Bloomfield Cottage, Blantyre

From the illustrated social history book…

“Blantyre – Glasgow Road, The Real Story” by Paul Veverka (c) 2016 – 2018.

   ‘Bloomfield Cottage’ was a former detached home on Glasgow Road sandwiched in a long narrow strip of land between Nimmo’s Land to the east and the Stonefield Parish School to the west.

Bloomfield zoned 1910

1910 Map showing former ‘Bloomfield Cottage’, Glasgow Road, Blantyre

   It dates from 1874 with construction ongoing into 1875, built at the exact same time as nearby Nimmo’s buildings and the school. This confirms that with the exception of McVaney’s Land, all buildings built between Logan Street and Victoria Street were constructed at the same time.

   The original constructor and owner was Mr. Hugh Dickson. Born in 1838 in Nitshill, Renfrewshire Hugh came to Blantyre in the mid 1870’s and was employed as an enginekeeper for William Baird Collieries. Buying land off John Clark Forrest, he constructed a detached house which had frontage on to Glasgow Road. The fact he called it a cottage is perhaps misleading, for this was way grander than any ‘cottage’. Built of stone, it was 2 storey’s high, but with attic rooms and a different appearance from more traditional tenements, it gave the appearance of having 3 storeys, taller than nearby Nimmo’s Buildings.  

   A lane led down the eastern gable accessing the rear yard, which was long and had a wall at the end separating it from the later infant school. Bloomfield Cottage was as deep as it was wide and upper levels were accessed by L shaped free standing stairs at the rear. At least one glasshouse was at the rear.

   It is unknown why the name ‘Bloomfield’ was chosen by Mr. Dickson. The name connects to Northern Ireland and also Lancashire and seems very typically un-Scottish for a man who was born and lived in Scotland. Another possible connection was during the 1870’s, the Bloomfield Gold Mines in America were making people rich and causing headlines around the world. Perhaps Hugh just liked the name and wanted his own building to prosper? 

   Hugh Dickson and his family were the initial tenants, confirmed living there in his newly built house in the 1875 valuation roll. Rent was feuded from JC Forrest for £8 per annum.

   The 1881 census has 41 year old Hugh still at Bloomfield Cottage with wife Bethia, who hailed from Carluke. With them was son, William. At some point between 1882 and 1884 Hugh moved out of Bloomfield Cottage and into the small miner’s tied cottages at 66 Craighead Rows on the north side of Glasgow Road near Forrest Street. Now, whilst this downgrading may seem bizarre, it perhaps made huge financial sense, for still owning Bloomfield Cottage in 1885, he now had rental income by letting it out, which he did to Mrs. William Scott (a grocer).

_Exercises_
[a] In the Bloomfield Cottage history, reproduce word for word the part that begins with the words containing "Bloomfield Cottage, Blantyre" and ends with "to the west.".
[b] According to the Bloomfield Cottage history, why might Hugh Dickson's move to the miner's cottages at Craighead Rows have made sense despite looking like a downgrade? Answer in one to three sentences.
[c] Carry on the history of Bloomfield Cottage on Glasgow Road from its final sentence.

_Listing_
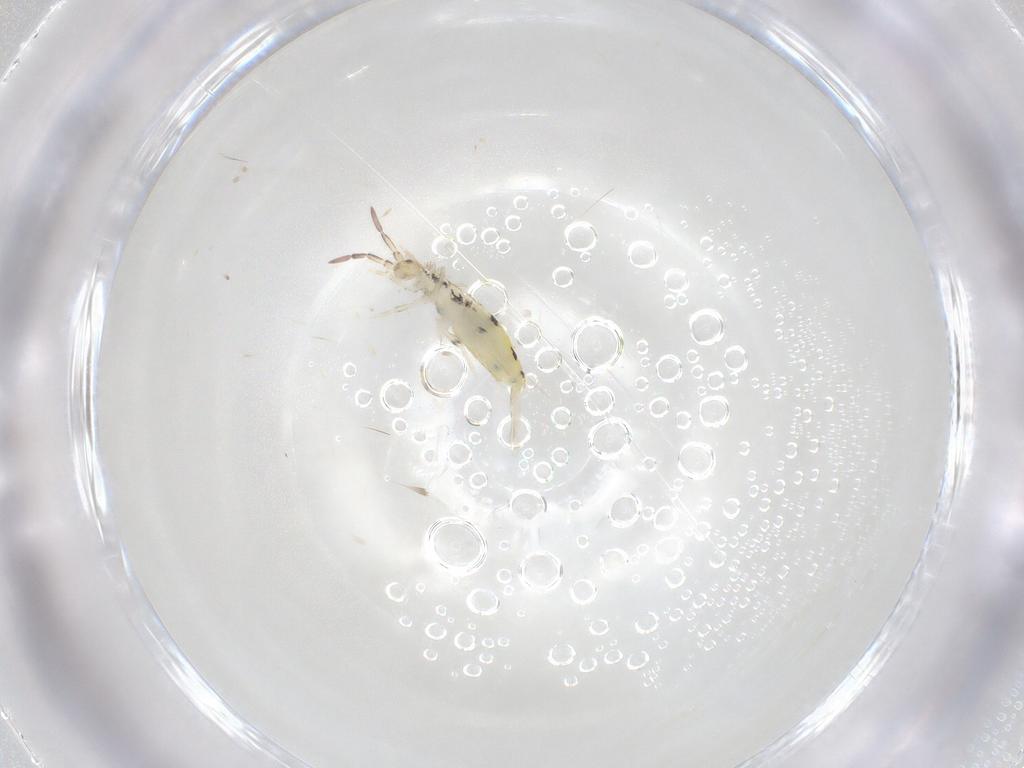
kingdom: Animalia
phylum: Arthropoda
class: Collembola
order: Entomobryomorpha
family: Entomobryidae
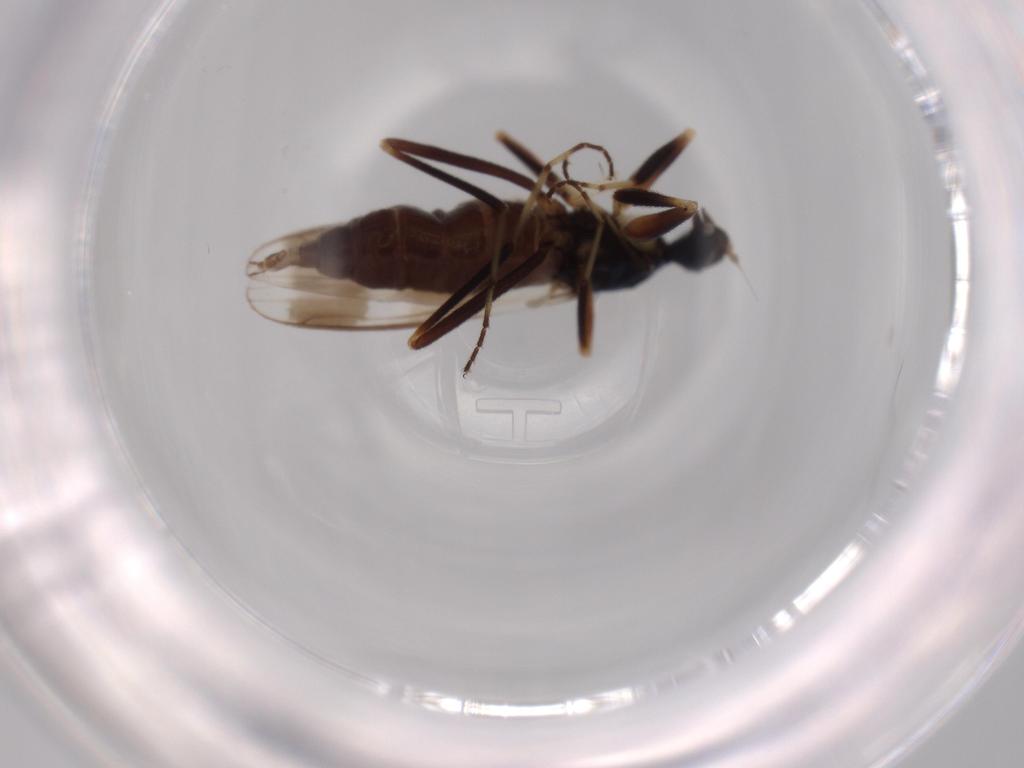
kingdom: Animalia
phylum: Arthropoda
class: Insecta
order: Diptera
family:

_Outputs for the tasks_
[a]
Bloomfield Cottage, Blantyre

From the illustrated social history book…

“Blantyre – Glasgow Road, The Real Story” by Paul Veverka (c) 2016 – 2018.

   ‘Bloomfield Cottage’ was a former detached home on Glasgow Road sandwiched in a long narrow strip of land between Nimmo’s Land to the east and the Stonefield Parish School to the west.

[b] Hugh Dickson still owned Bloomfield Cottage in 1885. Moving out let him rent it to Mrs. William Scott, a grocer, which gave him rental income. The text says this was why the move perhaps made huge financial sense.

[c]
   For unknown reason between 1886 and 1890, the Dickson family had enough of Blantyre and moved away, leaving behind the miners rows and selling off Bloomfield Cottage. Perhaps disgruntled by mining life, disillusioned by the Blantyre riots and 1880’s hardships or finding opportunity elsewhere, the Dicksons packed up and didn’t return to the town.

Change in Ownership

   Bloomfield Cottage, with its distinctive 2 large pitched roof dormers facing on to Glasgow Road was next bought by Mr. John Watt, a shoemaker whom in 1885 had been renting a house nearby at Henderson’s Buildings.

   Born in 1840 in Lanark, Hugh Watt was the son of John Watt Snr shoemaker and Margaret Morrison. Hugh (junior) was skilled at shoemaking and had been working in Blantyre during the 1880’s, clearly doing well enough to be able to buy Bloomfield. The 1870’s to 1890’s were prosperous times for many tradespeople in Blantyre owing to the population boom ad opportunities brought to the forefront for many. 

   Certainly, by 1891 John Watt was living at Bloomfield, then aged 51 with wife Margaret Nish, born in Dunbartonshire and 4 years younger. John was neither employed nor self employed, a good indicator that others were running his shoe business for him. The house had a rated value between £10 and £12 per annum. By the First World War, Bloomfield Cottage had official postal address 203 Glasgow Road, but the house name was also kept. John had retired by 1915. In 1918, Lilley Tait, his domestic servant living at Bloomfield got married.

   Between 1921 and 1924 John Watt moved from Bloomfield Cottage to ‘Avonbank’ in Station Road, where he died in 1925, aged 85, outliving his wife. Dr Cowan Wilson confirmed the death and Marion Forrest, a guardian signed the death certificate.

John Watt death 1925

John Watt, shoemaker, death certificate in 1925

   Peter Morton, a miner bought Bloomfield Cottage between 1921 -1924. The house continued to have a rated value of £12 per annum. Family member John Morton was janitor of the adjacent school. It is thought The Morton family moved away in the 1950’s.

1950 Aerial Bloomfield

1950 Aerial image of Bloomfield Cottage (purchased license image IMSL/IR/100909)

Following that, the property remained a private house bought over by others, still there on the 1962 map and was demolished in the late 1960’s. Being a private house, unusually for Glasgow Road with no shops, this former property often is overlooked and forgotten.

   Bloomfield was exactly where Glen Travel’s shop is today at Clydeview Shopping Centre, which at time of writing is currently being prepared for a move further west opposite the junction of Station Road.

Featuring Blantyre Project Social Media with permission. Strictly not for use by others on or offline, our visitors said,:

Helen Grieve I remember Jean Ward living there with her parents. Her dad was an insurance agent. That would be mid 50s.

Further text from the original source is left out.